**TASK:**
Format everything from the row containing "order: Decapoda" down to the row containing "genus: Cleidothaerus", both included, as a two-column CSV headed field and value, with one CSV line per row. Put each entry in double quotes and replace any line breaks within it with spaces.

═════ WORKING DATA ═════

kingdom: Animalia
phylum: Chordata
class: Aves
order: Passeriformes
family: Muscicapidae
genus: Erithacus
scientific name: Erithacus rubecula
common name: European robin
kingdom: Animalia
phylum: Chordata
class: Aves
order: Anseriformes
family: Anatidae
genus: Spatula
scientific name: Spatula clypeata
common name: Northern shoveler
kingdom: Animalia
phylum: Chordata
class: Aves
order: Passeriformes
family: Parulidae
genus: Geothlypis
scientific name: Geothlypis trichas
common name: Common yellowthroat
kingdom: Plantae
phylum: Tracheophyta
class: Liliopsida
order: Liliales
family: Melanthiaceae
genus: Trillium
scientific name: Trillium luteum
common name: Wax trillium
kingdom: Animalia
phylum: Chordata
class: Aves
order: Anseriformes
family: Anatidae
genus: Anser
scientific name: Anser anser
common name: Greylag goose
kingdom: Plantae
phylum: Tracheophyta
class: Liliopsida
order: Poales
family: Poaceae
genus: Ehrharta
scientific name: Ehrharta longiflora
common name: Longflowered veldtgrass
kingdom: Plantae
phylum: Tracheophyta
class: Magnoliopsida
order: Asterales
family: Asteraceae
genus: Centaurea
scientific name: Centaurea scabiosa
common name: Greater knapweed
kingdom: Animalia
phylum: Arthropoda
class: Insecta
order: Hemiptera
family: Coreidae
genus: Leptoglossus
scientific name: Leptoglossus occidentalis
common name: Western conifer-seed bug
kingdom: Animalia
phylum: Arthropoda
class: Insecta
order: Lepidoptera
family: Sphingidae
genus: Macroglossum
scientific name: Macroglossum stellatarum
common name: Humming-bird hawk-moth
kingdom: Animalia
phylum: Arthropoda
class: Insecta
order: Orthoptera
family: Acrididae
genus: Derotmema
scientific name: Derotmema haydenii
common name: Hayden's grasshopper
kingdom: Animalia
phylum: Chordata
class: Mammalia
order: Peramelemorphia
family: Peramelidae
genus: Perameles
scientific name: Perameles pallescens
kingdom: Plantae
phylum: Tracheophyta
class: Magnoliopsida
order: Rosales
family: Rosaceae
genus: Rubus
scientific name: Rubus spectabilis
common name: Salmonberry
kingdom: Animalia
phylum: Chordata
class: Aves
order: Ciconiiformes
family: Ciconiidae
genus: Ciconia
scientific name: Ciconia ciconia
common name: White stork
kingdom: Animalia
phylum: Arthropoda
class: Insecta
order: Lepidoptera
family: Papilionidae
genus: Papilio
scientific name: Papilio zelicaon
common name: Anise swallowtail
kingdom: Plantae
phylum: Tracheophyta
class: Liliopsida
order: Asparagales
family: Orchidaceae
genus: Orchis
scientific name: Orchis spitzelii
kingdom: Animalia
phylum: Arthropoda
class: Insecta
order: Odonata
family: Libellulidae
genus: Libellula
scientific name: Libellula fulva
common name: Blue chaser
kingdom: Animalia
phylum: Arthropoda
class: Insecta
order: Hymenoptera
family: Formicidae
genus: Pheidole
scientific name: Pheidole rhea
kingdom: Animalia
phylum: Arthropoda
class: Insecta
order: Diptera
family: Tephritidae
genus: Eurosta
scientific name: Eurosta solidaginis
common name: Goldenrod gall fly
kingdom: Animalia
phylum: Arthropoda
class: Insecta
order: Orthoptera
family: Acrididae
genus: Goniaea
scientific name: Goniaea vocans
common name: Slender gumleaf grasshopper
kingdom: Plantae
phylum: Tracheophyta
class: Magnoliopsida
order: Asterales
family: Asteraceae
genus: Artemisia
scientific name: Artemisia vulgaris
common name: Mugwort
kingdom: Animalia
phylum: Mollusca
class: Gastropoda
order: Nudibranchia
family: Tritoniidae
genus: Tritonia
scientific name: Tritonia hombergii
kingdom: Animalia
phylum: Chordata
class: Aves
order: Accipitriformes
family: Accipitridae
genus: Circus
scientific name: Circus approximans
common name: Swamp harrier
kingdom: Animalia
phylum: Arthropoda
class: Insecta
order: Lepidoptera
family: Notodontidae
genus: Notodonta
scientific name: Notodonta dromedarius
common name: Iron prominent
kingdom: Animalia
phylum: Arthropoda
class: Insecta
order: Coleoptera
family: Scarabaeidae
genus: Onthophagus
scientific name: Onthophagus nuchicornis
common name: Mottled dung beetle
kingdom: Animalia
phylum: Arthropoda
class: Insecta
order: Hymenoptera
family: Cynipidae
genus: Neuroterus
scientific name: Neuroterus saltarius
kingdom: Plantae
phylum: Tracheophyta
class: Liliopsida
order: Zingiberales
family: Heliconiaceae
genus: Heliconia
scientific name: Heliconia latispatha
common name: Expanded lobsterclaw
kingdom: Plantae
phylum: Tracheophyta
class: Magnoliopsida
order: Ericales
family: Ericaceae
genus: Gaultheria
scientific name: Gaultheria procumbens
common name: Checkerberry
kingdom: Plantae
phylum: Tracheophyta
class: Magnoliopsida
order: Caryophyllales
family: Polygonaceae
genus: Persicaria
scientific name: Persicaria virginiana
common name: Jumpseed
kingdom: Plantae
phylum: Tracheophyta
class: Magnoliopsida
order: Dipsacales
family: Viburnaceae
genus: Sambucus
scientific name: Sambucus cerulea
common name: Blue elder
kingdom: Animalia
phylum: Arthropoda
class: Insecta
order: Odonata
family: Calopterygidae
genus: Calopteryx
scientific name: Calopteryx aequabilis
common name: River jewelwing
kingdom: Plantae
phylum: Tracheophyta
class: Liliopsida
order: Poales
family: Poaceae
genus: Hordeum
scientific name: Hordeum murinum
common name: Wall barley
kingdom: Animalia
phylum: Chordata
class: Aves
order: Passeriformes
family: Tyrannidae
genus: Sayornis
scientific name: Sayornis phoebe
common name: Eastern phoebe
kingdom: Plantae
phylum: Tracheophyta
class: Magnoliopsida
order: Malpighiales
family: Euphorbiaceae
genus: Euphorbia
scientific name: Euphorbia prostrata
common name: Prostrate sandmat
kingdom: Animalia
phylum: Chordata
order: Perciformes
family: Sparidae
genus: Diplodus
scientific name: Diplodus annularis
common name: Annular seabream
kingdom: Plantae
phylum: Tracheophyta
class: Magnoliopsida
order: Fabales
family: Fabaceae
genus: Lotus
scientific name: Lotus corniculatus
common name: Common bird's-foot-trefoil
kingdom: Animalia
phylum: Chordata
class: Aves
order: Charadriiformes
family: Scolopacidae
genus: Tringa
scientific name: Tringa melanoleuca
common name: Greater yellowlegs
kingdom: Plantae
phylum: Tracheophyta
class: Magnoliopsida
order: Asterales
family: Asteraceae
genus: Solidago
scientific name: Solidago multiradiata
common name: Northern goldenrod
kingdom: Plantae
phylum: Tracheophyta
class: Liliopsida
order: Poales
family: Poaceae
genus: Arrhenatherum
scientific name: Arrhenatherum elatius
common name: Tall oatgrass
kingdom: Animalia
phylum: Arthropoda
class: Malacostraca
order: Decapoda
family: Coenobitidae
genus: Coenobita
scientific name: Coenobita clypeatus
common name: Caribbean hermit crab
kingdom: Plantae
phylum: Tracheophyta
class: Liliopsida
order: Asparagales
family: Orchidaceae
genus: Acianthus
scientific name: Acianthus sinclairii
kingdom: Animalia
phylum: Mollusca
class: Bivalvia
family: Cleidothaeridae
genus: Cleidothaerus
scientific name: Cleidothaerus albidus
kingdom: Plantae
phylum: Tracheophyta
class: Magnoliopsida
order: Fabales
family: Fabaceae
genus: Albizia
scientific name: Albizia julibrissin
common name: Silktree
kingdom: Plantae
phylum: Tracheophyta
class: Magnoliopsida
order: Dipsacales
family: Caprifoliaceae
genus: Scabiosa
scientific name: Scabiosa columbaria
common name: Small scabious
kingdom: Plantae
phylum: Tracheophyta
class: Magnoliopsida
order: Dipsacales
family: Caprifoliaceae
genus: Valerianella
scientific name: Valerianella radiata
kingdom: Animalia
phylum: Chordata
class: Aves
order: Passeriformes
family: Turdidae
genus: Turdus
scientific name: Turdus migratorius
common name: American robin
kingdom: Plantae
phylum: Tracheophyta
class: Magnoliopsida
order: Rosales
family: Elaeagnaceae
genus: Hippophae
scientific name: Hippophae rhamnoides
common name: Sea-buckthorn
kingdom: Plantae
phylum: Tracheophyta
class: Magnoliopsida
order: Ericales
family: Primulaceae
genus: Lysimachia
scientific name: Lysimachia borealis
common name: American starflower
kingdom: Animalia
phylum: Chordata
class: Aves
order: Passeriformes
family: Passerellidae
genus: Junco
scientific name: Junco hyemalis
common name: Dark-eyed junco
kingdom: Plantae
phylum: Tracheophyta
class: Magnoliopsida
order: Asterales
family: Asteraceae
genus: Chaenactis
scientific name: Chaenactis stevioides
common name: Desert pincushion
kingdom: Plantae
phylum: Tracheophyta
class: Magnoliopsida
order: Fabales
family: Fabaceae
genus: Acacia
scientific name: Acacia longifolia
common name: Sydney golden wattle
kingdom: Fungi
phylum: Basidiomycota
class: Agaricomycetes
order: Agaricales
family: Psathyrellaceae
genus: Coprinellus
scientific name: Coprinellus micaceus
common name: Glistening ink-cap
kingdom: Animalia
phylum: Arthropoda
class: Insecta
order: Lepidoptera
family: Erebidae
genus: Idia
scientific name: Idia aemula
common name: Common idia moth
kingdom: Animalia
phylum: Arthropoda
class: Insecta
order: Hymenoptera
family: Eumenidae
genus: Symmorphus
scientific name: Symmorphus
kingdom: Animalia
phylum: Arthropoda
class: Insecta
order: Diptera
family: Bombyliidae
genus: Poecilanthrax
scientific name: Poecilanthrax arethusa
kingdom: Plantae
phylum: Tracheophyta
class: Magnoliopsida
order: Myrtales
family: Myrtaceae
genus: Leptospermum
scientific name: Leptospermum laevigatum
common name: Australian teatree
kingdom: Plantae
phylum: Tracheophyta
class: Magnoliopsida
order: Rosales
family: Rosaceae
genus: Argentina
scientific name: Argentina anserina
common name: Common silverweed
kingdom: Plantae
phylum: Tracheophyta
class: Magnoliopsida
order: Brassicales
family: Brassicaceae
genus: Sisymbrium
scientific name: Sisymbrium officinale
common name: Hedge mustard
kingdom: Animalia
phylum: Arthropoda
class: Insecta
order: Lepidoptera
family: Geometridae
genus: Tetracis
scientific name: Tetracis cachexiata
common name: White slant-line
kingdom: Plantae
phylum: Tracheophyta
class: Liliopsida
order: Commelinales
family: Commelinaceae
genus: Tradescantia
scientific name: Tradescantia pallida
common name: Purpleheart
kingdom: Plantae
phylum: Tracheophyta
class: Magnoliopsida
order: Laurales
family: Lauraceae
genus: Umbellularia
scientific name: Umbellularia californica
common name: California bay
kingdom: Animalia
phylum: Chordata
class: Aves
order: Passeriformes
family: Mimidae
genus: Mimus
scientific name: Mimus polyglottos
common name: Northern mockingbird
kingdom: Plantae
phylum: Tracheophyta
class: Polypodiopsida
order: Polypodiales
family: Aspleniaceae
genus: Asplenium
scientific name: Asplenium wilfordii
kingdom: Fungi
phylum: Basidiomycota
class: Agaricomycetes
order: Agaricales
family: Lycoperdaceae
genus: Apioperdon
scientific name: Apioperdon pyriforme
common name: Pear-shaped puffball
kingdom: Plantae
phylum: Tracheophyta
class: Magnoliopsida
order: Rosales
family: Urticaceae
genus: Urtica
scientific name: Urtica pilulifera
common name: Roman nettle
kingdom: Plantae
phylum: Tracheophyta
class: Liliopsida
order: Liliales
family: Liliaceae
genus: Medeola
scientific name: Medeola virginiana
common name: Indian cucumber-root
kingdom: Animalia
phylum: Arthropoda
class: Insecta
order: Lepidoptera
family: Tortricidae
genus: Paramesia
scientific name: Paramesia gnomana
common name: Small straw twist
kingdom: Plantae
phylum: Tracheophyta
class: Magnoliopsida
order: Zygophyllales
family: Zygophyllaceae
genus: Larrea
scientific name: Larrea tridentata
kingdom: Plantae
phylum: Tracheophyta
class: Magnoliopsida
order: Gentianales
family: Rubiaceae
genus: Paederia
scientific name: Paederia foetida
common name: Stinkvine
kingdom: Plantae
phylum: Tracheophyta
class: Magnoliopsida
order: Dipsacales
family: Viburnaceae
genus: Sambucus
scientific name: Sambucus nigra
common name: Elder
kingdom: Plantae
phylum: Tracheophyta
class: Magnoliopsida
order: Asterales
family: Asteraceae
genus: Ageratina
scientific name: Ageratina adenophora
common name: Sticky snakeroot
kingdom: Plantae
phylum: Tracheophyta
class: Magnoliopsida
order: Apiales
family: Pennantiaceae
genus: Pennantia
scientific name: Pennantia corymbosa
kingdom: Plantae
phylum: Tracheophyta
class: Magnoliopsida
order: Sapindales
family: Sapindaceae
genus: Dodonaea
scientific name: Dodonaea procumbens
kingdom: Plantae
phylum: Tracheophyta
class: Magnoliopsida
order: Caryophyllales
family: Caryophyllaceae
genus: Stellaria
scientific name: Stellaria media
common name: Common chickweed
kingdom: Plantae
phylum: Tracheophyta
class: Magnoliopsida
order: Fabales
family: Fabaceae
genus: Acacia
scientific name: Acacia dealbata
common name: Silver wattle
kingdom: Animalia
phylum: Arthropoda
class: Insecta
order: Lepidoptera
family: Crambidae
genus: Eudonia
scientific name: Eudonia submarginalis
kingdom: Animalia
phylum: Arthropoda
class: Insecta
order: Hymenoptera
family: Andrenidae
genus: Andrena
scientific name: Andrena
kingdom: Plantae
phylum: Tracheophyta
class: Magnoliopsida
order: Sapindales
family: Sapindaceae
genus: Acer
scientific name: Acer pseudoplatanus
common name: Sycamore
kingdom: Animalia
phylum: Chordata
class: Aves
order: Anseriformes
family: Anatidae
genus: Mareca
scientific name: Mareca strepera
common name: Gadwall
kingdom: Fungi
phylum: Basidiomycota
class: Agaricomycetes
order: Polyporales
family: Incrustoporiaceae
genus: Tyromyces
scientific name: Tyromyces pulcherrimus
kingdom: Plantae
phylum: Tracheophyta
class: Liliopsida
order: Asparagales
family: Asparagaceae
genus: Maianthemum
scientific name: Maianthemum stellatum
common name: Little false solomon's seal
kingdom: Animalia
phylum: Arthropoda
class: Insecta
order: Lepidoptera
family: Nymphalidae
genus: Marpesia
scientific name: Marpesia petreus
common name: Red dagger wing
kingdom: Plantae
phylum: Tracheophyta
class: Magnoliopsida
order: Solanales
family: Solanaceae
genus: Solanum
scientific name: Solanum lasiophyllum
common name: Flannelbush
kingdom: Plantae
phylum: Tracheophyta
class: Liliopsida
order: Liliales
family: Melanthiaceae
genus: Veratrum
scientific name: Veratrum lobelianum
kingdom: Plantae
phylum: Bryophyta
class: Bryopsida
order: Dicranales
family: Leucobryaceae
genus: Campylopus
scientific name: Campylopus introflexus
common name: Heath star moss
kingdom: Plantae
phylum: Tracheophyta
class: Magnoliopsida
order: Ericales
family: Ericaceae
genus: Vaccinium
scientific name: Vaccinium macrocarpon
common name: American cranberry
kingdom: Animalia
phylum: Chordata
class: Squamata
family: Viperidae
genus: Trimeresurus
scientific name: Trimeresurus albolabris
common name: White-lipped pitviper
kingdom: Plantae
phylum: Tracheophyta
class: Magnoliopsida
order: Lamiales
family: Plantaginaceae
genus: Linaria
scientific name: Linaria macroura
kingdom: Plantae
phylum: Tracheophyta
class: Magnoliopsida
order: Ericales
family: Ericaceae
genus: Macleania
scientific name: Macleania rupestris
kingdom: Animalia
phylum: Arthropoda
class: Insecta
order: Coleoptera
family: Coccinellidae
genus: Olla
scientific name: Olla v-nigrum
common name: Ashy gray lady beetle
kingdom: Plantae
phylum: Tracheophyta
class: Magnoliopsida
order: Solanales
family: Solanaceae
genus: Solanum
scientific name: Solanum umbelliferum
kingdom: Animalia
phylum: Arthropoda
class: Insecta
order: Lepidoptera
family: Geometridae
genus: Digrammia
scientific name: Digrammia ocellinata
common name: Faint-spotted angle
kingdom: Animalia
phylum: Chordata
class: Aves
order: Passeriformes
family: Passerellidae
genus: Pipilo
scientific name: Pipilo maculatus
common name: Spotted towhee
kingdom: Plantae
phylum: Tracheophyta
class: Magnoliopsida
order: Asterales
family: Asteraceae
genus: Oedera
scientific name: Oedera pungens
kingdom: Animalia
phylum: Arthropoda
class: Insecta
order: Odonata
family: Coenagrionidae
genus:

═════

**EXERCISE SOLUTION:**
field,value
"order:","Decapoda"
"family:","Coenobitidae"
"genus:","Coenobita"
"scientific name:","Coenobita clypeatus"
"common name:","Caribbean hermit crab"
"kingdom:","Plantae"
"phylum:","Tracheophyta"
"class:","Liliopsida"
"order:","Asparagales"
"family:","Orchidaceae"
"genus:","Acianthus"
"scientific name:","Acianthus sinclairii"
"kingdom:","Animalia"
"phylum:","Mollusca"
"class:","Bivalvia"
"family:","Cleidothaeridae"
"genus:","Cleidothaerus"